0.原題

Given a 2D board containing 'X' and 'O' (the letter O), capture all regions surrounded by 'X'.

A region is captured by flipping all 'O's into 'X's in that surrounded region.

Example:

X X X X
X O O X
X X O X
X O X X

After running your function, the board should be:

X X X X
X X X X
X X X X
X O X X

Explanation:

Surrounded regions shouldn’t be on the border, which means that any 'O' on the border of the board are not flipped to 'X'. Any 'O' that is not on the border and it is not connected to an 'O' on the border will be flipped to 'X'. Two cells are connected if they are adjacent cells connected horizontally or vertically.

1.程式碼

class Solution:
    def solve(self, board):
        """
        :type board: List[List[str]]
        :rtype: void Do not return anything, modify board in-place instead.
        """
        self.rows = len(board)
        if self.rows:
            self.columns = len(board[0])
            self.visited = [[False for _ in range(self.columns)]for _ in range(self.rows)]
            for r in range(self.rows):
                for c in range(self.columns):
                    if board[r][c] == "O" and not self.visited[r][c]:
                        coordinate_dict = {'rows':[],'columns':[]}
                        self.visit(board,r,c,coordinate_dict)
                        self.flip(board,coordinate_dict)
                        
    def visit(self,board,row,column,coordinate_dict):
        if board[row][column] == 'X':
            return 0
        else:
            if not self.visited[row][column]:
                coordinate_dict['rows'].append(row)
                coordinate_dict['columns'].append(column)
                self.visited[row][column] = True
                if row - 1 >= 0 :
                    self.visit(board,row-1,column,coordinate_dict)
                if row + 1 < self.rows:
                    self.visit(board,row+1,column,coordinate_dict)
                if column - 1 >= 0:
                    self.visit(board,row,column-1,coordinate_dict)
                if column + 1 < self.columns:
                    self.visit(board,row,column+1,coordinate_dict)
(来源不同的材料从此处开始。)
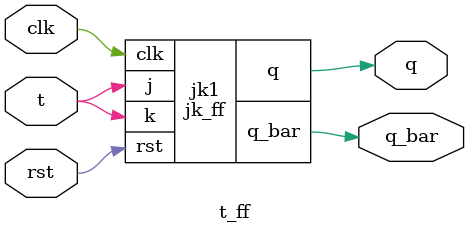
<source format=v>

module jk_ff(
input j,k,clk,rst,
output reg q,
output q_bar);
always @(posedge clk or posedge rst)
begin
if(rst)
  q<=1'b0;
else
case({j,k})
2'b00:q<=q;
2'b01:q<=1'b0;
2'b10:q<=1'b1;
2'b11:q<=~q;
default: q<= 1'b0;
endcase
end
assign q_bar=~q;
endmodule

module t_ff(
input t,clk,rst,
output q,q_bar);
jk_ff jk1(
.j(t),
.k(t),
.clk(clk),
.rst(rst),
.q(q), .q_bar(q_bar));
endmodule


</source>
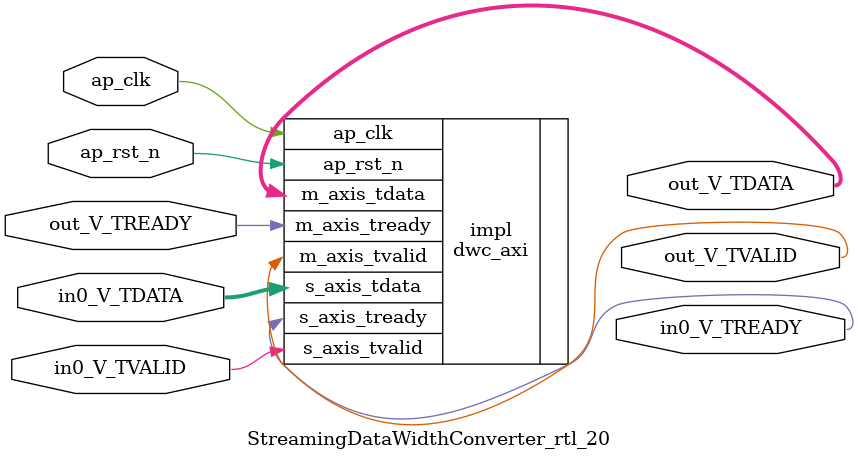
<source format=v>
/******************************************************************************
 * Copyright (C) 2023, Advanced Micro Devices, Inc.
 * All rights reserved.
 *
 * Redistribution and use in source and binary forms, with or without
 * modification, are permitted provided that the following conditions are met:
 *
 *  1. Redistributions of source code must retain the above copyright notice,
 *     this list of conditions and the following disclaimer.
 *
 *  2. Redistributions in binary form must reproduce the above copyright
 *     notice, this list of conditions and the following disclaimer in the
 *     documentation and/or other materials provided with the distribution.
 *
 *  3. Neither the name of the copyright holder nor the names of its
 *     contributors may be used to endorse or promote products derived from
 *     this software without specific prior written permission.
 *
 * THIS SOFTWARE IS PROVIDED BY THE COPYRIGHT HOLDERS AND CONTRIBUTORS "AS IS"
 * AND ANY EXPRESS OR IMPLIED WARRANTIES, INCLUDING, BUT NOT LIMITED TO,
 * THE IMPLIED WARRANTIES OF MERCHANTABILITY AND FITNESS FOR A PARTICULAR
 * PURPOSE ARE DISCLAIMED. IN NO EVENT SHALL THE COPYRIGHT HOLDER OR
 * CONTRIBUTORS BE LIABLE FOR ANY DIRECT, INDIRECT, INCIDENTAL, SPECIAL,
 * EXEMPLARY, OR CONSEQUENTIAL DAMAGES (INCLUDING, BUT NOT LIMITED TO,
 * PROCUREMENT OF SUBSTITUTE GOODS OR SERVICES; LOSS OF USE, DATA, OR PROFITS;
 * OR BUSINESS INTERRUPTION). HOWEVER CAUSED AND ON ANY THEORY OF LIABILITY,
 * WHETHER IN CONTRACT, STRICT LIABILITY, OR TORT (INCLUDING NEGLIGENCE OR
 * OTHERWISE) ARISING IN ANY WAY OUT OF THE USE OF THIS SOFTWARE, EVEN IF
 * ADVISED OF THE POSSIBILITY OF SUCH DAMAGE.
 *****************************************************************************/

module StreamingDataWidthConverter_rtl_20 #(
	parameter  IBITS = 8,
	parameter  OBITS = 48,

	parameter  AXI_IBITS = (IBITS+7)/8 * 8,
	parameter  AXI_OBITS = (OBITS+7)/8 * 8
)(
	//- Global Control ------------------
	(* X_INTERFACE_INFO = "xilinx.com:signal:clock:1.0 ap_clk CLK" *)
	(* X_INTERFACE_PARAMETER = "ASSOCIATED_BUSIF in0_V:out_V, ASSOCIATED_RESET ap_rst_n" *)
	input	ap_clk,
	(* X_INTERFACE_PARAMETER = "POLARITY ACTIVE_LOW" *)
	input	ap_rst_n,

	//- AXI Stream - Input --------------
	output	in0_V_TREADY,
	input	in0_V_TVALID,
	input	[AXI_IBITS-1:0]  in0_V_TDATA,

	//- AXI Stream - Output -------------
	input	out_V_TREADY,
	output	out_V_TVALID,
	output	[AXI_OBITS-1:0]  out_V_TDATA
);

	dwc_axi #(
		.IBITS(IBITS),
		.OBITS(OBITS)
	) impl (
		.ap_clk(ap_clk),
		.ap_rst_n(ap_rst_n),
		.s_axis_tready(in0_V_TREADY),
		.s_axis_tvalid(in0_V_TVALID),
		.s_axis_tdata(in0_V_TDATA),
		.m_axis_tready(out_V_TREADY),
		.m_axis_tvalid(out_V_TVALID),
		.m_axis_tdata(out_V_TDATA)
	);

endmodule

</source>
    def flip(self, board, coordinate_dict):
        min_row = min(coordinate_dict['rows'])
        min_column = min(coordinate_dict['columns'])
        max_row = max(coordinate_dict['rows'])
        max_column = max(coordinate_dict['columns'])
        if min_row == 0 or min_column == 0 or max_row == self.rows-1 or max_column == self.columns-1:
            return 0
        else:
            for (row, column) in zip(coordinate_dict['rows'], coordinate_dict['columns']):
                board[row][column] = "X"


if __name__ == "__main__":
    board = [["X","O","X","O","X","O"],["O","X","O","X","O","X"],["X","O","X","O","X","O"],["O","X","O","X","O","X"]]
    board2 = [["X","X","X","X"],["X","O","O","X"],["X","X","O","X"],["X","O","X","X"]]
    solution = Solution()
    solution.solve(board2)
    print(board)
 

2.思路

首先查詢所有相連的'O'，查詢的方法與“島嶼”問題類似，不在贅述。

然後，判斷連線在一起的‘O’，是否有在邊界的：

如果有，則不用翻轉；

如果沒有，證明被'X'所包圍，將所有的'O'翻轉為'X'。